Use compressed probabilistic data structures and ship minimal diffs to save bandwidth and storage; you can fall back to phoning home if there's a possibility of a collision with a known-bad hash. Apple's solved push messages at scale; it could piggyback an update mechanism on that, or use the techniques Dropbox uses to notify about file updates. It can do this at the OS level so there's no threat of a user process not being active to pull updates.
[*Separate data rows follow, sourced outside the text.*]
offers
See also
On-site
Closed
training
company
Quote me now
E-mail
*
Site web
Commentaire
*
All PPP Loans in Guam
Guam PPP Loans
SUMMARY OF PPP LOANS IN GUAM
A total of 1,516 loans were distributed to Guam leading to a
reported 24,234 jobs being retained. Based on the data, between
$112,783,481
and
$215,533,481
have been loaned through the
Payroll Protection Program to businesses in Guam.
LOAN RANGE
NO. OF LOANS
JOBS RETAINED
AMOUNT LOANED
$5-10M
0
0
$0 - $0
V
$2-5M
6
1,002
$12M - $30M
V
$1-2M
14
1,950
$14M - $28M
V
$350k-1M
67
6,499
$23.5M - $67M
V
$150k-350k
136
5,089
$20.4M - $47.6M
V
And the check is already soft-failing (per the OP) so it won't break if the system is offline, so they're already not caring about threats that are so new, they were found while the computer was offline.

You need to solve a lot of timing diagrams and race conditions (and, if we're being snarky, maybe it's for the best that Apple isn't trying to do this!) but it should be doable.

10. kortilla ◴[13 Nov 20 07:25 UTC] No.25079890{5}[source]
Pretty sure you just described how it already works. IIUC it only checks new hashes.
11. Tepix ◴[13 Nov 20 08:08 UTC] No.25080144[source]
> I have no problem with checking binaries when I launch them for security. ... I doubt very much I’m leaky in any personal information.

You should. It's noones business when and how often you run a known tor browser binary.

replies(1): >>25082084 #
12. simonbarker87 ◴[13 Nov 20 13:51 UTC] No.25082084[source]
I don’t run a tor browser so I’m good in that example.